Выбрать главу

Однако это доказательство существования Общего Плана убеждает лишь тех, кто уже тверд в своей вере и не нуждается ни в каких доказательствах. Оно и к лучшему, ибо распространение ДНК не несет в себе никакого теологического утешения, а обращаться за таким утешением к эволюции особого смысла не имеет: в «бухгалтерской книге» эволюции колонка дебета настолько разбухла от всей той крови и страданий, которые неотъемлемы от естественных процессов, что никакие бухгалтерские ухищрения не способны {189} придать этой сделке видимость нравственной платежеспособности, если принять те нормы нравственности, к каким привыкли люди.

Но мрачные отрицания генетиков могут потрясти веру верующих не более, чем ее могло утвердить снисходительное одобрение отдельных физиков-теоретиков, ибо вера покоится на совсем иных основаниях, столь же незыблемых для тех, кто их придерживается, как если бы она была доказана с помощью логических рассуждений*.

Глава 24 Великий дилетант

Люди часто задумываются над проблемой, способен ли человек к дальнейшей эволюции. Если оставить в стороне вопрос о том, произойдет или нет такая эволюция в действительности, ответ возможен только один: да. Человек представляет собой огромный резервуар врожденных различий, а открытая — так сказать, «дикого типа» — система размножения дает ему возможность полностью использовать эти различия. Он не связан такой крайней специализацией, как, скажем, вытянутая морда муравьеда или ловчий аппарат росянок, — специализацией, которая обрекла бы его на строго определенный образ жизни. Собственно говоря, с эволюционной точки зрения человек — величайший дилетант среди животных. Животное — всего лишь профессионал, обреченный своим строением или функциями на рабство, вырваться из которого оно не может.

Однако весьма маловероятно, что в ближайшем будущем на Земле произойдет какое-либо кардинальное эволюционное изменение. И тем не менее при всей маловероятности кардинальных эволюционных изменений отнюдь не исключены мелкие систематические изменения в частоте проявления генов (имеющие эволюционный характер) — ведь век пандемий, возможно, еще не завершился. Какие-то вирусы, до сих пор жившие с человеком в уютном симбиозе, могут в мутантной своей форме стать патогенными, а в этом случае различия в наборе генов способны оказать огромное воздействие на нашу уязвимость, и сам набор генов соответственно изменится. Возможны также изменения в темпе старения: по мере того как жизнь все удлиняется за пределы возраста размножения или по мере того как возраст размножения все снижается, {191} давление естественного отбора на поздно проявляющиеся вредные гены будет прогрессивно уменьшаться и любые связанные с ним проявления старения будут все глубже укореняться в человеческой популяции; этот эффект будет становиться все более заметным, поскольку хронологический возраст, в котором люди признают, что они уже в годах, т. е. признаках себя пожилыми, будет увеличиваться и увеличиваться.

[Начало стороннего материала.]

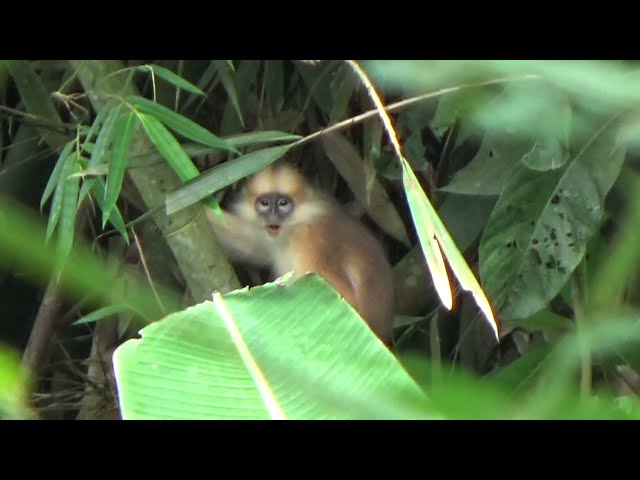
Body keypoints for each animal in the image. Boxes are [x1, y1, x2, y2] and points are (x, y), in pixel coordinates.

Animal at [205, 162, 396, 344]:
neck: (294, 227)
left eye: (283, 203)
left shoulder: (310, 240)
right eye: (265, 203)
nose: (273, 215)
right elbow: (249, 246)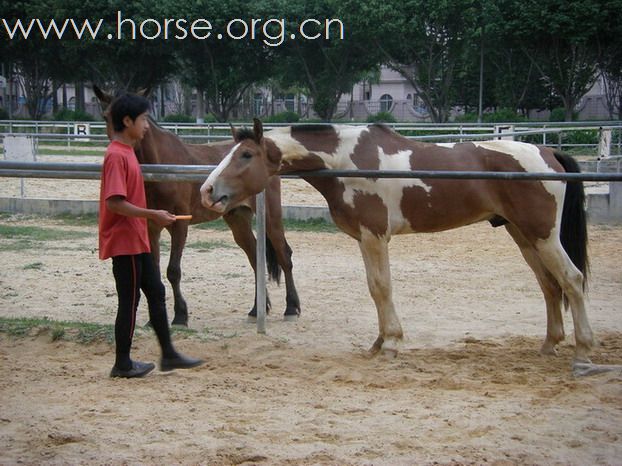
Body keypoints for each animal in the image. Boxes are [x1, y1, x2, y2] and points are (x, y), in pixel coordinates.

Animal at [94, 89, 304, 326]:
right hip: (237, 219)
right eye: (105, 116)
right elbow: (155, 271)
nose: (114, 147)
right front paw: (155, 320)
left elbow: (173, 271)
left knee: (284, 254)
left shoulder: (179, 225)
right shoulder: (152, 226)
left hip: (270, 217)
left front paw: (180, 315)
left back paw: (291, 307)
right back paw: (256, 309)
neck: (162, 166)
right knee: (255, 258)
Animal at [202, 118, 596, 362]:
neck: (348, 160)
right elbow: (374, 288)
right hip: (524, 236)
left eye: (246, 154)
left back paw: (583, 349)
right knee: (549, 285)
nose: (208, 191)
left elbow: (382, 287)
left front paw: (390, 343)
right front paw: (378, 343)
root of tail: (548, 153)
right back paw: (549, 344)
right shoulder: (364, 239)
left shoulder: (375, 237)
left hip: (543, 236)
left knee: (571, 280)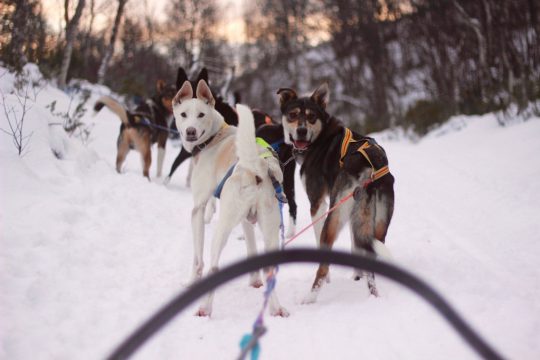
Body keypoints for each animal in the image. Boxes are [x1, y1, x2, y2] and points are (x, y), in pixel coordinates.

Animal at [276, 83, 394, 302]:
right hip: (377, 222)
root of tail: (370, 169)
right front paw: (356, 275)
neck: (320, 138)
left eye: (312, 116)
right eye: (293, 115)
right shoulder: (354, 217)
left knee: (322, 267)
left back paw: (310, 297)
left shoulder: (318, 204)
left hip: (335, 216)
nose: (302, 131)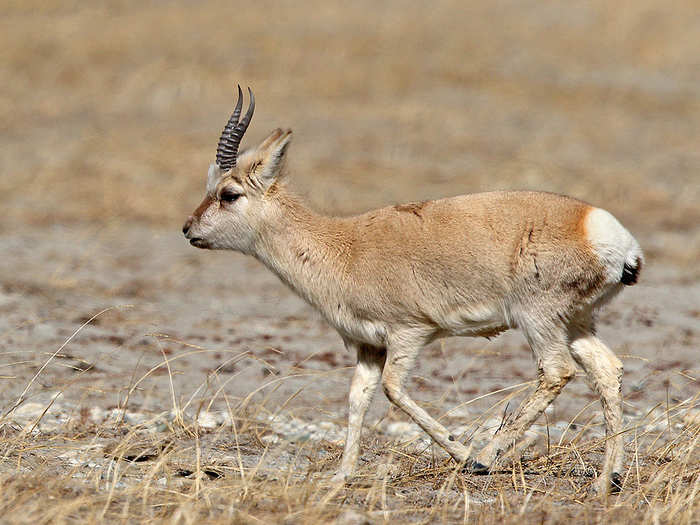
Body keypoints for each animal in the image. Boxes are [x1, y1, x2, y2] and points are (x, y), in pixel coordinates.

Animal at [183, 85, 644, 492]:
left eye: (228, 193)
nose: (188, 229)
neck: (344, 247)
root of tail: (606, 233)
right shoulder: (368, 347)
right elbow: (358, 398)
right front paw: (341, 475)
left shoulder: (408, 333)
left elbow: (393, 390)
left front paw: (464, 453)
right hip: (576, 321)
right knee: (607, 369)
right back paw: (608, 479)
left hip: (538, 320)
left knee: (557, 371)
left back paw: (486, 456)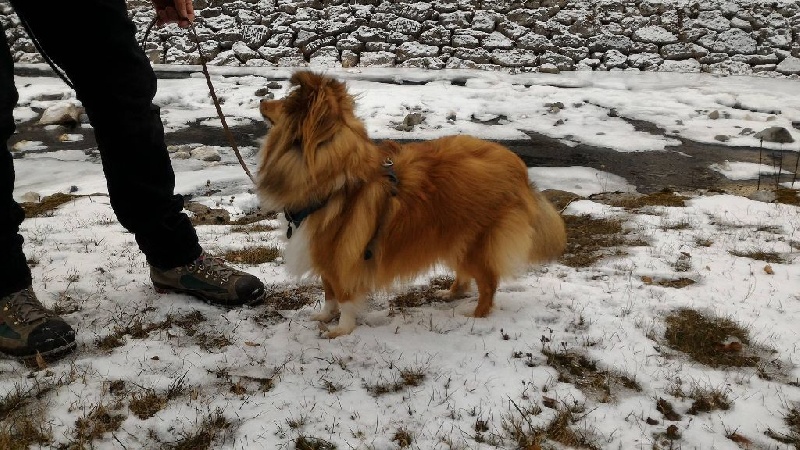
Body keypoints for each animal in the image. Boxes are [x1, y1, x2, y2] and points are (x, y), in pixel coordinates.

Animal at [260, 71, 564, 338]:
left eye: (284, 102)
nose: (261, 101)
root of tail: (518, 168)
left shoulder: (340, 252)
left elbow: (343, 296)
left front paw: (341, 330)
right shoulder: (322, 250)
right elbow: (328, 292)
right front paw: (324, 316)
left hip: (475, 241)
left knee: (489, 282)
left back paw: (476, 315)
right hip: (454, 237)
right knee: (467, 275)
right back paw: (450, 293)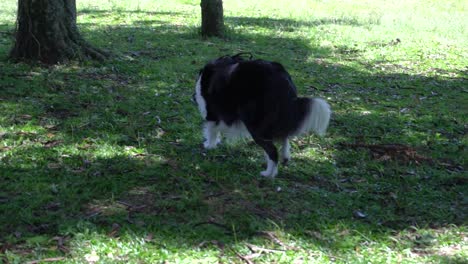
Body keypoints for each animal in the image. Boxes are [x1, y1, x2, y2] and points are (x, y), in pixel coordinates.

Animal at [194, 53, 332, 177]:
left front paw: (209, 145)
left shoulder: (211, 114)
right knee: (284, 136)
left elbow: (211, 130)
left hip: (256, 125)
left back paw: (269, 174)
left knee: (272, 150)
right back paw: (285, 156)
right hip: (277, 118)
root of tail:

Причины, по которым мы считаем, что никакого кардинального эволюционного изменения не произойдет, носят двоякий характер. Во-первых, для проведения любого искусственного отбора на протяжении многих поколений потребовалась бы опора в виде правления длиннейшей династии тиранов, и, хотя подобную династию еще можно вообразить, столь последовательная политика совершенно невообразима. Во-вторых, обычная, или эндосоматическая, эволюция (см. гл. 6) больше уже не является ведущим моментом в обеспечении «приспособленности» внутри человеческой популяции.

Некий студент-медик однажды спросил, могут ли развиться у людей крылья, которые обеспечили бы им возможность летать. Вопрос этот запомнился главным образом потому, что студент вынужден был повысить голос, чтобы перекричать шум пролетавшего над зданием самолета, — очень глупый вопрос, поскольку совершенно очевидно, что люди уже обрели некоторые способности, характерные как для птиц, так и для рыб, обрели их благодаря особой, свойственной только им эволюции — «экзосоматической».

Дальнейшие перспективы человечества принципиально отличаются от перспектив любых других существ.

Мы уже объяснили, что многие щепетильные биологи, указывая на намеренность или внешнюю целенаправленность поведенческой характеристики живых существ, предпочитают использовать уклончивое выражение «телеономия» там, где Аристотель употребил бы термин «телеология».

Когда речь идет о людях, такие терминологические тонкости не нужны. И в хорошем, и в дурном человеческое поведение целенаправленно: мы что-то делаем потому, что таково наше намерение, или же нам не удается что-то сделать вопреки нашим намерениям. {192} Человеческое поведение может быть истинно целенаправленным, ибо лишь люди руководствуются в своем поведении знанием того, что происходило до их рождения, и предположениями о том, что может произойти после их смерти. Таким образом, одни лишь люди находят свой путь при свете, озаряющем не только тот клочок земли, на котором они стоят.